* **Exercise objective**:
Repeat the whole listing exactly.

* **Entries provided**:
*** Block opens ***
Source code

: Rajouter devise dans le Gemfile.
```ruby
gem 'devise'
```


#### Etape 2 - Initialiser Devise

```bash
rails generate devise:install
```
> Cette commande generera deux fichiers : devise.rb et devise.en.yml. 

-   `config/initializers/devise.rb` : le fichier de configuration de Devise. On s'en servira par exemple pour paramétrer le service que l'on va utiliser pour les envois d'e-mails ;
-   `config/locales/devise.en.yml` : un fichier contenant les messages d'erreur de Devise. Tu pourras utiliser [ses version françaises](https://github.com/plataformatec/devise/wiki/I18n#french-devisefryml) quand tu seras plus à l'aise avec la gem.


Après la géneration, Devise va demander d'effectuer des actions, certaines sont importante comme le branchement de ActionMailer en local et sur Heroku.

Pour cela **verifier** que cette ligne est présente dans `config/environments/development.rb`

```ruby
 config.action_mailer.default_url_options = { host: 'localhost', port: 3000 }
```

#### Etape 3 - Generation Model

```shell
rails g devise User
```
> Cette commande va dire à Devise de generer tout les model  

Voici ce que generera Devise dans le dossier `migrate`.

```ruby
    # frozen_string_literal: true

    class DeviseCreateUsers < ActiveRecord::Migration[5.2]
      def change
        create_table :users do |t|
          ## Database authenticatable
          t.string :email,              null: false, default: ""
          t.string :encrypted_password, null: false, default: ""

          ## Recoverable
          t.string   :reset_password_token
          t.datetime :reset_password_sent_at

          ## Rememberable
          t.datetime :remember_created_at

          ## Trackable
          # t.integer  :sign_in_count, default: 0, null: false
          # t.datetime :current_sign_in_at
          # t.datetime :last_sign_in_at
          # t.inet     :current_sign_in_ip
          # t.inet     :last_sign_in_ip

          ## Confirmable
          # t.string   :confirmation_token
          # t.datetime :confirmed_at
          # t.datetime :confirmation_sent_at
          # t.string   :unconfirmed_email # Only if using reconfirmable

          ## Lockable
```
*** Block closes ***
* **Task solution**:
Source code

: Rajouter devise dans le Gemfile.
```ruby
gem 'devise'
```


#### Etape 2 - Initialiser Devise

```bash
rails generate devise:install
```
> Cette commande generera deux fichiers : devise.rb et devise.en.yml. 

-   `config/initializers/devise.rb` : le fichier de configuration de Devise. On s'en servira par exemple pour paramétrer le service que l'on va utiliser pour les envois d'e-mails ;
-   `config/locales/devise.en.yml` : un fichier contenant les messages d'erreur de Devise. Tu pourras utiliser [ses version françaises](https://github.com/plataformatec/devise/wiki/I18n#french-devisefryml) quand tu seras plus à l'aise avec la gem.


Après la géneration, Devise va demander d'effectuer des actions, certaines sont importante comme le branchement de ActionMailer en local et sur Heroku.

Pour cela **verifier** que cette ligne est présente dans `config/environments/development.rb`

```ruby
 config.action_mailer.default_url_options = { host: 'localhost', port: 3000 }
```

#### Etape 3 - Generation Model

```shell
rails g devise User
```
> Cette commande va dire à Devise de generer tout les model  

Voici ce que generera Devise dans le dossier `migrate`.

```ruby
    # frozen_string_literal: true

    class DeviseCreateUsers < ActiveRecord::Migration[5.2]
      def change
        create_table :users do |t|
          ## Database authenticatable
          t.string :email,              null: false, default: ""
          t.string :encrypted_password, null: false, default: ""

          ## Recoverable
          t.string   :reset_password_token
          t.datetime :reset_password_sent_at

          ## Rememberable
          t.datetime :remember_created_at

          ## Trackable
          # t.integer  :sign_in_count, default: 0, null: false
          # t.datetime :current_sign_in_at
          # t.datetime :last_sign_in_at
          # t.inet     :current_sign_in_ip
          # t.inet     :last_sign_in_ip

          ## Confirmable
          # t.string   :confirmation_token
          # t.datetime :confirmed_at
          # t.datetime :confirmation_sent_at
          # t.string   :unconfirmed_email # Only if using reconfirmable

          ## Lockable
```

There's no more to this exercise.